Why Hong Kong is in a sweet spot to harness Chinese biotech listings
Biopharmaceutical firms from China and the wider region could be attracted by Hong Kong stock exchange’s relaxed listing rules, but there are fears the professionals needed to support such an ecosystem is not fully established
Hong Kong will be well placed to help biotech companies from China raise funds if the city’s bourse goes ahead with its plan to allow firms with no revenues to list, but it will take years before the city can become a credible investment centre for the emerging sector.
As such firms were not allowed to list in the past, there is concern that expertise and experience among local investors, research analysts, bankers and stock market regulators may not be sufficient to cope with the needs of the slew of new listings that will come once the floodgates are opened for biotech companies, industry practitioners said.

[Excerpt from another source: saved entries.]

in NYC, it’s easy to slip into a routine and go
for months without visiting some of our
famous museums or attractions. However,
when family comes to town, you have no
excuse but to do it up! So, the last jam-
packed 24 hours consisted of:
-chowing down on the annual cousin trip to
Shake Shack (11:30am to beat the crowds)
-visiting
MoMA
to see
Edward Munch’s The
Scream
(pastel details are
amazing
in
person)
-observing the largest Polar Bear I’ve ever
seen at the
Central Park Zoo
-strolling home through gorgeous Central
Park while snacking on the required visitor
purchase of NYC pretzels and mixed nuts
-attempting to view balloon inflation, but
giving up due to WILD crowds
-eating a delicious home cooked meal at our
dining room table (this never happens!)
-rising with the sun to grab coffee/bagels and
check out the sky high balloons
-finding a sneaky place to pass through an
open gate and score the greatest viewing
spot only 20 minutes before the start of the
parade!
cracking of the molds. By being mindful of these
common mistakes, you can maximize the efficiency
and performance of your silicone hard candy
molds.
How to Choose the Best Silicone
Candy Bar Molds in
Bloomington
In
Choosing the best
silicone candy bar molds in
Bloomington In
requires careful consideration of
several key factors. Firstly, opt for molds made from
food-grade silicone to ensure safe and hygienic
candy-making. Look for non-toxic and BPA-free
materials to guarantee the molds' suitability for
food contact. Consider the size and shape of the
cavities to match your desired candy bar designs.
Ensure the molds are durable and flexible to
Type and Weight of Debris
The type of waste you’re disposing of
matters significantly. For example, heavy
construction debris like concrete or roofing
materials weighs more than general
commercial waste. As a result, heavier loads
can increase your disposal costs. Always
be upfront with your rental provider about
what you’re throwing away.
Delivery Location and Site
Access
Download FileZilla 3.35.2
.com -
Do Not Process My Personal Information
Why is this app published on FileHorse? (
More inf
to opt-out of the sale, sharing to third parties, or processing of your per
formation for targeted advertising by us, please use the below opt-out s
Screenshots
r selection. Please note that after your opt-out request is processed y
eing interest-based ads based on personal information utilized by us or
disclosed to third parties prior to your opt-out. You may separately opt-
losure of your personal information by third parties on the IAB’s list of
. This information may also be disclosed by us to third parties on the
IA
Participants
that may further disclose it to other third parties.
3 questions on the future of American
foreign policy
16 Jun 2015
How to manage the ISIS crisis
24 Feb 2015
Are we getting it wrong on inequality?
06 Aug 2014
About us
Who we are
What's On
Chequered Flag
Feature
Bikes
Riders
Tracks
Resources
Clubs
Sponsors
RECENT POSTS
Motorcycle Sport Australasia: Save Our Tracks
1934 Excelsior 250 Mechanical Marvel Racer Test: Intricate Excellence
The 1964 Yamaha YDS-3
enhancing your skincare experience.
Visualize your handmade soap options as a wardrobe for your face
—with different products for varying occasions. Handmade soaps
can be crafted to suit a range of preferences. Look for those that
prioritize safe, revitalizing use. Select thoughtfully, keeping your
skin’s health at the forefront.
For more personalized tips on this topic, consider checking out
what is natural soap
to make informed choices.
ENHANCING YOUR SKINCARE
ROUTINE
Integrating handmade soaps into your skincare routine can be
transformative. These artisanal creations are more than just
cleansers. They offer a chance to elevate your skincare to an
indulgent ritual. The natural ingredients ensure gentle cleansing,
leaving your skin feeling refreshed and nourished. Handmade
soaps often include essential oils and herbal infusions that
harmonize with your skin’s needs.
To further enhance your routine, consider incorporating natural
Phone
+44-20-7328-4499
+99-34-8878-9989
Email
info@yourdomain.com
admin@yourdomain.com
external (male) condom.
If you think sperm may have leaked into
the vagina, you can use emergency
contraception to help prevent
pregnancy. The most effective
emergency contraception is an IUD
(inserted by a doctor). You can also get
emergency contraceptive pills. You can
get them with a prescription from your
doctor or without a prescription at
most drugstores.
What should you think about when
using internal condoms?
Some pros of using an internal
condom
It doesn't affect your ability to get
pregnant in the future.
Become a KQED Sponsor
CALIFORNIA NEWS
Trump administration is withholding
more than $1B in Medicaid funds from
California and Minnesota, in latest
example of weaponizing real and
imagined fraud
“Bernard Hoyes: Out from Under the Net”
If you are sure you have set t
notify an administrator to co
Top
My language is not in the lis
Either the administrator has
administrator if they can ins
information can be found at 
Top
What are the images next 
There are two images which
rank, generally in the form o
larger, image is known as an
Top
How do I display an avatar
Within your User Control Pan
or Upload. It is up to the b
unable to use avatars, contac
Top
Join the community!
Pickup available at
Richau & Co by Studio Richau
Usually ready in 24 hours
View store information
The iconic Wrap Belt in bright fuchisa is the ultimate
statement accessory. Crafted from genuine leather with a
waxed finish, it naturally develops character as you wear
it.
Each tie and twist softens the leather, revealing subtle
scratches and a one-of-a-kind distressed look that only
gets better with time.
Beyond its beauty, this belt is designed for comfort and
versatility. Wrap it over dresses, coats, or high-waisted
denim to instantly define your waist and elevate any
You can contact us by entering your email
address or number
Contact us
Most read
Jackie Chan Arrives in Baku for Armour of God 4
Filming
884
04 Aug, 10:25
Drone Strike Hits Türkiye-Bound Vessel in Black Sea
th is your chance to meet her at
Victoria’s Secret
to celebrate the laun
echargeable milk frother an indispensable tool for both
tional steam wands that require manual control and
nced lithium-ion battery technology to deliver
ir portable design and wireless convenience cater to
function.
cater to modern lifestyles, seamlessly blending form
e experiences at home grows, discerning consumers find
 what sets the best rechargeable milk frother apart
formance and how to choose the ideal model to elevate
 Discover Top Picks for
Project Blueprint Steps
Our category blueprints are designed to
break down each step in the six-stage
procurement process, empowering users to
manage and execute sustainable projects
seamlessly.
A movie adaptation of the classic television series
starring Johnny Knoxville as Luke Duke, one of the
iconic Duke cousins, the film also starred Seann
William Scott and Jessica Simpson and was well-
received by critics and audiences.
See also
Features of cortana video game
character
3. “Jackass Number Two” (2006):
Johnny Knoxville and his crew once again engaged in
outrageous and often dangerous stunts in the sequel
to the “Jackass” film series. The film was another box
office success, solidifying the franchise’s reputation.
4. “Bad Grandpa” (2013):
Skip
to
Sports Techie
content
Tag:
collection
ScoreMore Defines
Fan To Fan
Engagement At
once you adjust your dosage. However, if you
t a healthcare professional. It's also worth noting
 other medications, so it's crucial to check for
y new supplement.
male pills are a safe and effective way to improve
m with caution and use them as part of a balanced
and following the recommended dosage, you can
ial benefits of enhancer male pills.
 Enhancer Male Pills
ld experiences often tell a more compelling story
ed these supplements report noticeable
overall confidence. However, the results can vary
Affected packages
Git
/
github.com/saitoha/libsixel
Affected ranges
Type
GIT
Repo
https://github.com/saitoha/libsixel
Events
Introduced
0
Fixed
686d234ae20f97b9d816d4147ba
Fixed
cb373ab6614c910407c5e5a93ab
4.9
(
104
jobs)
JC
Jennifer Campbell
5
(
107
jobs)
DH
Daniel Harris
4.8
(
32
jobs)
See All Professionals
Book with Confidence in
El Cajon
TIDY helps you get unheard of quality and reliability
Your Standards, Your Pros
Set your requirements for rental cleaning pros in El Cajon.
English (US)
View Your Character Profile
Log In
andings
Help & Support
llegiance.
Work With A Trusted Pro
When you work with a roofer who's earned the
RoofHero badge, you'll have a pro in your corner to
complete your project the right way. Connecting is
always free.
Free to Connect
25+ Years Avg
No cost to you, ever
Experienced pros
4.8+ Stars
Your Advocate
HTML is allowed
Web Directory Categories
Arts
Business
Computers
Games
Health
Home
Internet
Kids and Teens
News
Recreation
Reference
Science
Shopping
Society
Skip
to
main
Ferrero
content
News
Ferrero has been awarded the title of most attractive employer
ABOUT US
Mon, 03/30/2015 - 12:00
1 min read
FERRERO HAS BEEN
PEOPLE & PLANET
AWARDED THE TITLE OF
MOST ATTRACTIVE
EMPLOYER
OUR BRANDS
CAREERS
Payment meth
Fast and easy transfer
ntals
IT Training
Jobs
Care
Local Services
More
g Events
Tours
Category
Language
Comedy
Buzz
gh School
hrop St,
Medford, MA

“Since Hong Kong hasn’t allowed pre-revenue biotech listings before, it takes time for the market to accumulate the knowledge and experience to become a real investment hub for the sector,” said Brian Gu, chairman of Asia-Pacific investment banking at JP Morgan, who has a PhD in biochemistry.
“It took the US equity market nearly 20 years to build up a sophisticated investor base for biotech firms … Hong Kong’s process will be shorter since markets are moving much faster nowadays.”
Hong Kong Exchanges and Clearing, the city’s bourse operator, last month said it plans to allow drug discovery firms that have yet to record any revenue to list as part of wider reforms to attract more firms in the technology and “new economy” sectors to raise funds in the city.